I regularly stop by a small pharmacy run by a woman named Lucy.  We’ve been developing a relationship with her over the past six years and I always enjoy her candor as we talk about health care and midwifery.   Lucy was educated as a nurse and has delivered many babies.  People come to her little shop during the day and deliver in a room in the back of her home at night.  As we were chatting, she pulled out some notebooks where she had kept record of all her births.  She showed me how one year she attended 382 births, one of which was triplets!  She has no assistant, and attends these births by herself, without backup.  She finally had to retire because the number of women coming to her in labor was keeping her from sleeping at night.  However, I could tell that she still felt the burden of need for the local women.  She told me how she always tried to refer out the high risk cases to the government hospital.  Often, however, the women would be unable to go to the hospital and thus have no option but return to her in labor.  She couldn’t turn them away; rather, she chose to assist them and cry out to God.  With the help of God and Lucy, many women in the area gave birth to healthy babies – even twins and babies delivered breech – with what little supplies that were available.

However, the birth is often the easy part.  My first day visiting the small local clinic that services all the surrounding villages, I was invited to attend a birth with Mary, the resident midwife.  She had been there through the night with a mother who had just delivered and was already dressed, sitting on the small cot with her tiny baby girl.  Mary was tired as she attended to the next laboring woman, who looked too thin to be pregnant.  Though her baby came quickly and without complication, she was sullen.  I was the only one in the room who became emotional at the miracle of new life.  The overworked midwife was too tired and the mother too overwhelmed by the reality that her husband had left her alone to fend for this child.  The mother was there alone.  No one came to bring her food after the birth and she was so hungry.  Amanda Aaseby and I rushed to collect the few foods that you can buy prepared from local street vendors, and brought them to her.  However, as I brought them to her and tried through muddled Luganda to encourage her, I could feel that what I had to offer wasn’t enough.

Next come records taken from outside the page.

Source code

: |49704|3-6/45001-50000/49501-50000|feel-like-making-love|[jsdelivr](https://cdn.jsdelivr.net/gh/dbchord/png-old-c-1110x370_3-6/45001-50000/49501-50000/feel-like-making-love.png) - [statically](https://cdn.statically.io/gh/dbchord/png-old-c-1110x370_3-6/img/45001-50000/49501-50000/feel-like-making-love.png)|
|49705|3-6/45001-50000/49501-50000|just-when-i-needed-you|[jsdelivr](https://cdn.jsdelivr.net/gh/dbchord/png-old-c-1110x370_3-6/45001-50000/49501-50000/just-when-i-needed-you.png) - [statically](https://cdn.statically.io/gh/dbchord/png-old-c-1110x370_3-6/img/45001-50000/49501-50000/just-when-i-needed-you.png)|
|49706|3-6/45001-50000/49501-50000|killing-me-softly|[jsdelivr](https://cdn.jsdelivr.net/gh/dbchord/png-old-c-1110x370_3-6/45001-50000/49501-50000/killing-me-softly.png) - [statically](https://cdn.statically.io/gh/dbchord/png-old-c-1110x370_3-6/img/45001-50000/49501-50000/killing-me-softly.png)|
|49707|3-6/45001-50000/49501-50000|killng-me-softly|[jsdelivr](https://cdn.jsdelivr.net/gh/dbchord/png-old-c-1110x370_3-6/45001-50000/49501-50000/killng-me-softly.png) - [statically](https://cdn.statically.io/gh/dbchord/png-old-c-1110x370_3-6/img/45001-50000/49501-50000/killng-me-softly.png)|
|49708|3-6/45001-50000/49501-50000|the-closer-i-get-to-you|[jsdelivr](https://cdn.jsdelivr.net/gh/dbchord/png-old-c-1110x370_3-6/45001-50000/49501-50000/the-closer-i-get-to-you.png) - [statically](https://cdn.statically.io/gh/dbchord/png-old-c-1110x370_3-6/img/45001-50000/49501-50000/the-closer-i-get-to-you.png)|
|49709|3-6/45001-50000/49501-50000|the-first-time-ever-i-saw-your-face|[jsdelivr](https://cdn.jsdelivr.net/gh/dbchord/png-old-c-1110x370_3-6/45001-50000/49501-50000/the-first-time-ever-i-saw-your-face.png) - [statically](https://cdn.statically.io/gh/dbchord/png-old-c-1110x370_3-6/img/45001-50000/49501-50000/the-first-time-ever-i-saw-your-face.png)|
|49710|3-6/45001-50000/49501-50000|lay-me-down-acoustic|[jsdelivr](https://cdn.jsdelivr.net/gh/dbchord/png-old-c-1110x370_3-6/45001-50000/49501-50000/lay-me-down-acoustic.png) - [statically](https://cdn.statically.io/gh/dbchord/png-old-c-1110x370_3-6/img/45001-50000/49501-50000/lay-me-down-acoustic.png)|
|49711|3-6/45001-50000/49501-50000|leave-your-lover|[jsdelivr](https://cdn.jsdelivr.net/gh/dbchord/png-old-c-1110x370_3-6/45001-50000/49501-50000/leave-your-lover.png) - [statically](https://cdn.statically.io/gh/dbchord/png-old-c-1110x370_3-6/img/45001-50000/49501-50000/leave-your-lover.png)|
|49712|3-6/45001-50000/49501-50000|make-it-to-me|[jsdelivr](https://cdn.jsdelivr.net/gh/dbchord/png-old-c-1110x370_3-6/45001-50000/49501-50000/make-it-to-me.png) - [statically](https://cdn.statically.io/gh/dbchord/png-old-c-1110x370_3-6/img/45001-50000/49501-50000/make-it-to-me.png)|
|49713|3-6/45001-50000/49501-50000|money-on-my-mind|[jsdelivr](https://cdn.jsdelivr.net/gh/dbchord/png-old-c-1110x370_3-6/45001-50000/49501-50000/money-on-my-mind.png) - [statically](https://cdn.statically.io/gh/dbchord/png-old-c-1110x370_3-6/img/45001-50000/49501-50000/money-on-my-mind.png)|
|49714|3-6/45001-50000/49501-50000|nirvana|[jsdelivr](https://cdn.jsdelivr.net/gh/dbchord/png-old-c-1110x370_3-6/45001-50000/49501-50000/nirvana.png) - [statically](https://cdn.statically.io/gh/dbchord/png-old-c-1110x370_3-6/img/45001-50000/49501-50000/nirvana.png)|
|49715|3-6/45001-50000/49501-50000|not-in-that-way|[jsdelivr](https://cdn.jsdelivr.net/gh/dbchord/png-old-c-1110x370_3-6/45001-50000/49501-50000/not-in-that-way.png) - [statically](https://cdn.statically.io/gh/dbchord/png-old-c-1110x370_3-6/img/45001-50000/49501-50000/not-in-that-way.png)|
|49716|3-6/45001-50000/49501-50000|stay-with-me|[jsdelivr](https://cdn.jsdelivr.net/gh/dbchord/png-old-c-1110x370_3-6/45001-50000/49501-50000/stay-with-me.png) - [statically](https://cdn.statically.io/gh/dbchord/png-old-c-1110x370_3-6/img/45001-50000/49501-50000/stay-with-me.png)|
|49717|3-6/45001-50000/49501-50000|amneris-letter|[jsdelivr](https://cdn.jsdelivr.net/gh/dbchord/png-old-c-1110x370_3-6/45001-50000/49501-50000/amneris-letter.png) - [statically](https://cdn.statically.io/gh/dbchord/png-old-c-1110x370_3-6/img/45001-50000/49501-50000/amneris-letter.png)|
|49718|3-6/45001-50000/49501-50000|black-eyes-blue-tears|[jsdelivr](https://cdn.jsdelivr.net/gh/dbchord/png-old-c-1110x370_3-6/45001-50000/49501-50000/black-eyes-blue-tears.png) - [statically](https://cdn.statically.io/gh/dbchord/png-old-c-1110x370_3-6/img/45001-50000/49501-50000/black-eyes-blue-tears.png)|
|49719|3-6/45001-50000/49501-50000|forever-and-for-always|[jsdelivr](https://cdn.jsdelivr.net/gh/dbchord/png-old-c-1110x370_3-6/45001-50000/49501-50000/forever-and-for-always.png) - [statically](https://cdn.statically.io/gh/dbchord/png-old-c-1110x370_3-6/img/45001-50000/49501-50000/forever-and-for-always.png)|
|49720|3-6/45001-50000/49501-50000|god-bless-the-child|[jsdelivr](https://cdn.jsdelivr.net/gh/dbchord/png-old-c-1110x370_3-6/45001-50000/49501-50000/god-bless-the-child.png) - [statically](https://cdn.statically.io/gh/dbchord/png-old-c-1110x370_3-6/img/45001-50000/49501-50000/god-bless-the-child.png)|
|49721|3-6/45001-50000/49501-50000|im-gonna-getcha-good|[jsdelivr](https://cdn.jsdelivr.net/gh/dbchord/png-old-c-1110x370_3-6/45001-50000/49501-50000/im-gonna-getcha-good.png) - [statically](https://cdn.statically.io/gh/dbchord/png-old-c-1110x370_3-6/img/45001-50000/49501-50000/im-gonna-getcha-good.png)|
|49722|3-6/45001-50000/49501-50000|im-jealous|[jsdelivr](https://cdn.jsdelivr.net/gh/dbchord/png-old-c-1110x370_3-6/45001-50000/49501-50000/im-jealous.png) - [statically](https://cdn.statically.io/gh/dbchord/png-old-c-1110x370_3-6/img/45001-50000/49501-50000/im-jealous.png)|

It’s heartbreaking to be so close to such real needs.  They cease being intangible, academic concepts, and instead become palpable, at times engulfing, realities.  I long for the day that these needs will be met, but until then we will continue to hold the hands of the single mothers and exhausted midwives.  We will let the reality of the needs of women in Uganda, as well as the rest of the developing world, to push us to work, study, and grow so that we can usher in a new reality where mothers are supported and cared for -- before and after birth -- and we rejoice with God for each new life.